Ann Breen Metcalfe of Schroon Lake, who has researched and written about the film production, said Ed Wynn’s “Uncle Samson” participated in a mock, comic bullfight near the end of the movie.
“There were bleachers full of people watching. They were meant to be guests at the hotel and they were largely from Schroon Lake, Chestertown, Pottersville, Minera,” Metcalfe said. “They were all brought together by a woman named Aletha Haley; she was the secretary of the chamber of commerce here and a very big figure in town — one of those people who knew everybody.”
After leaving Schroon Lake, the “Marjorie” crew traveled to New York City for several weeks of shooting in Greenwich Village. The finished product was released during the spring of 1958.
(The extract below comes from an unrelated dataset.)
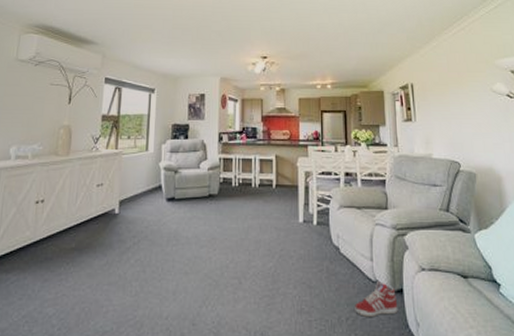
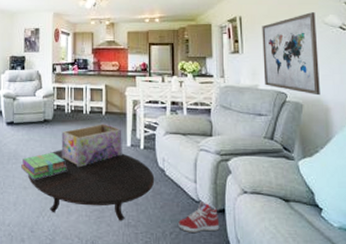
stack of books: none [182,231,234,264] -> present [21,152,67,180]
table: none [189,228,329,308] -> present [27,150,155,221]
decorative box: none [227,196,294,248] -> present [61,122,122,168]
wall art: none [433,80,492,165] -> present [262,12,320,96]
The movie featured actors who later would become popular on television. Besides Jones and Milner, who starred in “The Addams Family” and “ Route 66,” respectively, during the 1960s, Edd Byrnes and George Tobias also won fans in their respective 1960s programs. Byrnes became a teen idol as Gerald “Kookie” Kookson III on “77 Sunset Strip” and Tobias was Abner Kravitz — long-suffering husband to nosy neighbor Gladys Kravitz on “Bewitched.”
Scaroon Manor was eventually sold to the State of New York, Metcalfe said, which sold some buildings on the grounds. Others eventually were burned.
The once-popular resort was closed for many years, from the 1970s through the early 2000s. It officially re-opened as a day camping area in July 2006, giving people a chance to travel the same waves once splashed by Marjorie Morgenstern.